Quoted passage:
| THE STORY
OF THE 3rd INFANTRY DIVISION
It was Adolph
Hitler's birthday and three platoons of proud troops presented arms at
the Hitler Platz in Nurnberg as a flag was raised to the top of the pole
at one end of the square. A general made a short but dramatic speech.
But the ceremony
was a shocking insult to Nazism. The troops were American; the flag, the
Stars and Stripes; the general, an officer in the United States Army.
This was a
small measure of the 3rd Infantry Division's contempt for the Nazis --
the 3rd which began its war against the Germans early Nov. 8, 1942, off
the coast of French Morocco.

Task directions: Rewrite the passage on the 3rd Infantry Division, beginning with the words "But the ceremony" and ending after "United States Army.", with "shocking insult" changed to "stinging insult".

Stored data:
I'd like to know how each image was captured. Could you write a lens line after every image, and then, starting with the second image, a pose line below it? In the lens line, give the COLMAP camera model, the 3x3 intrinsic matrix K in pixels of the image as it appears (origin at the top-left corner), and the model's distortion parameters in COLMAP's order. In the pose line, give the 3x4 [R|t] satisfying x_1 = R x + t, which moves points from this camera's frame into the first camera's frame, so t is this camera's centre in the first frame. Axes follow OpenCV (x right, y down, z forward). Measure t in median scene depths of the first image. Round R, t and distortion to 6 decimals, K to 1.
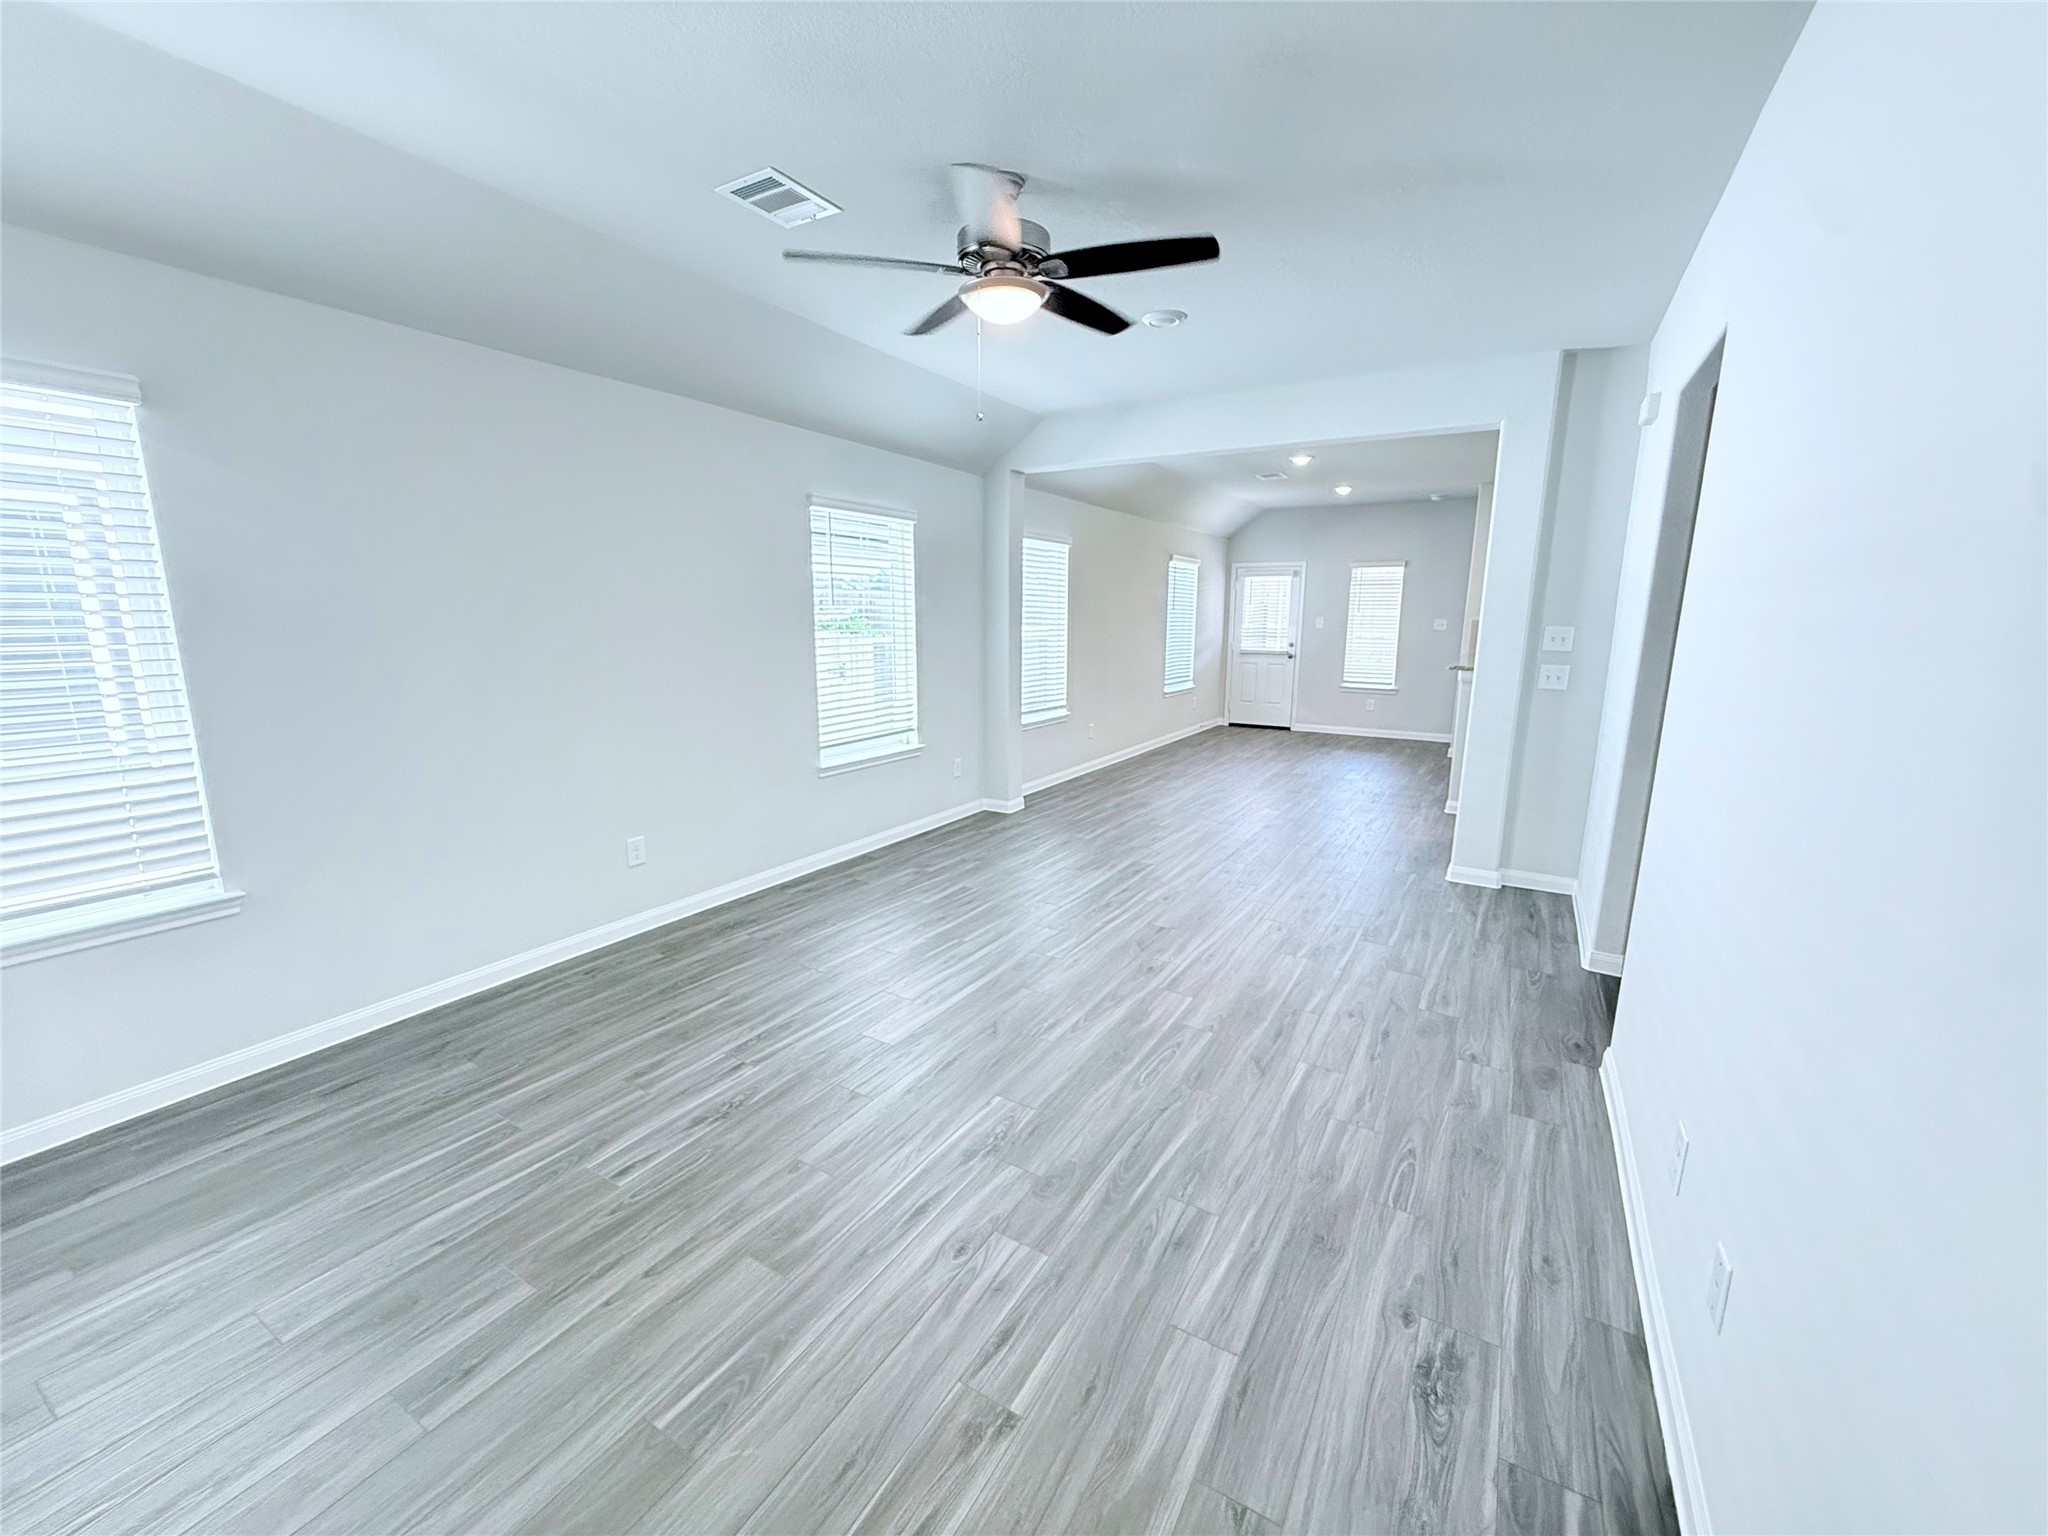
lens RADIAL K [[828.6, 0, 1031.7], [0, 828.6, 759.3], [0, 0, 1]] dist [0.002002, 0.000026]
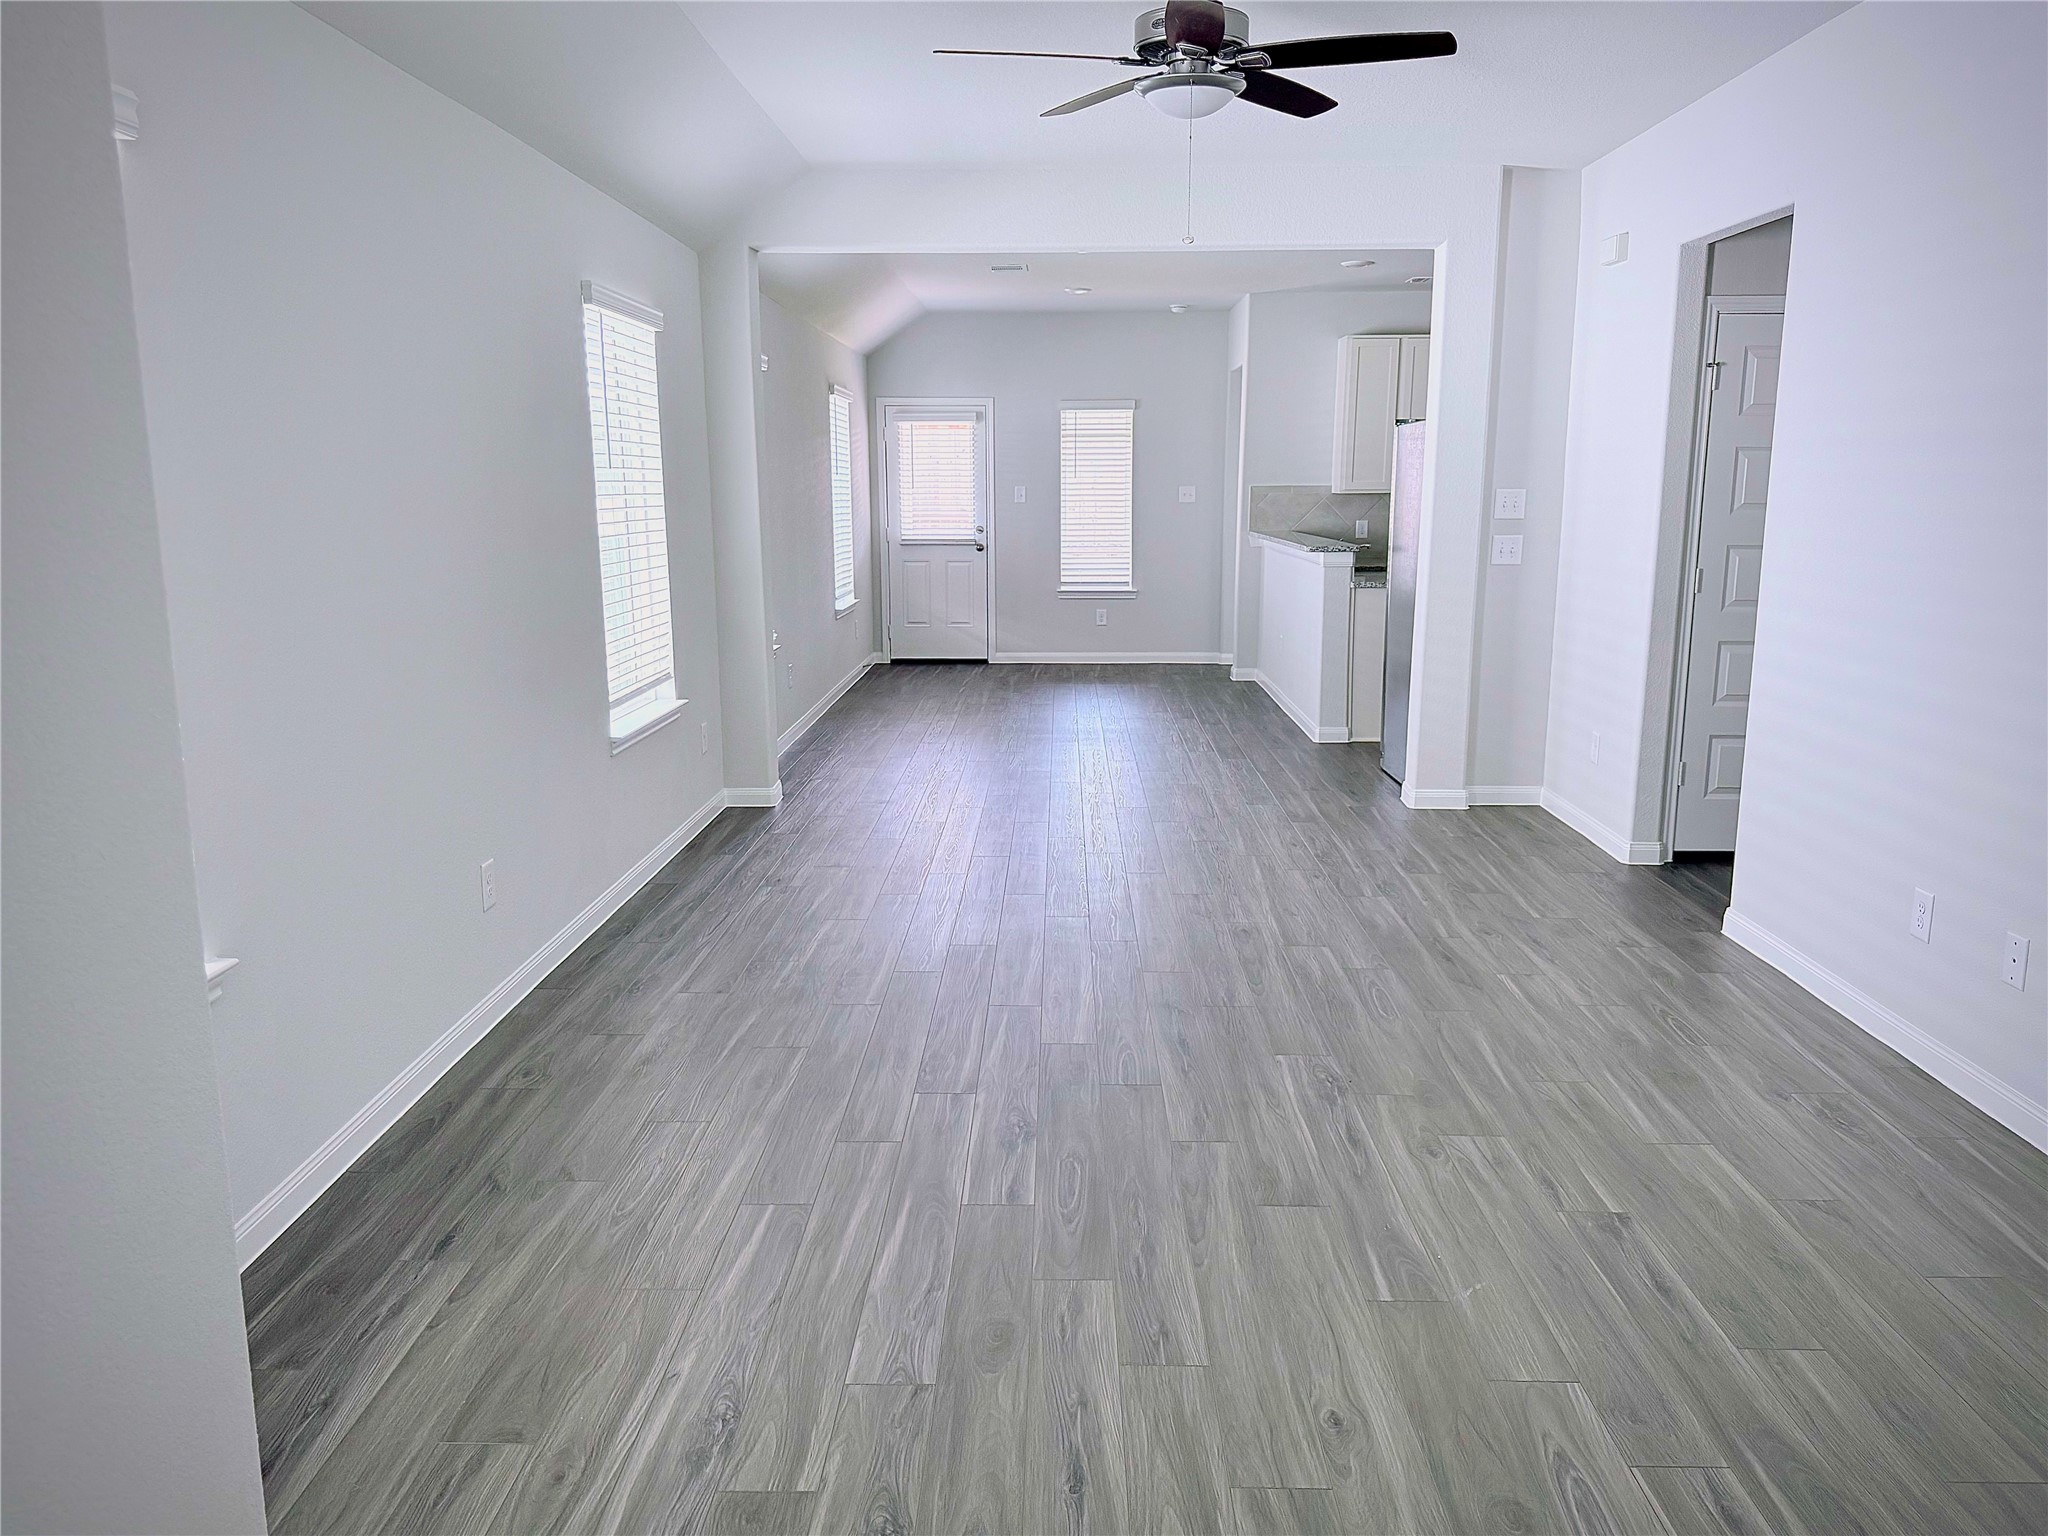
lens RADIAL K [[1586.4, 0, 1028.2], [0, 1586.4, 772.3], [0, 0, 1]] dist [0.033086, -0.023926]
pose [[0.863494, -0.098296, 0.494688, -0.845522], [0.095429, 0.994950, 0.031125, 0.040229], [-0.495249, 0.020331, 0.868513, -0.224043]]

Answer area:
But the ceremony
was a stinging insult to Nazism. The troops were American; the flag, the
Stars and Stripes; the general, an officer in the United States Army.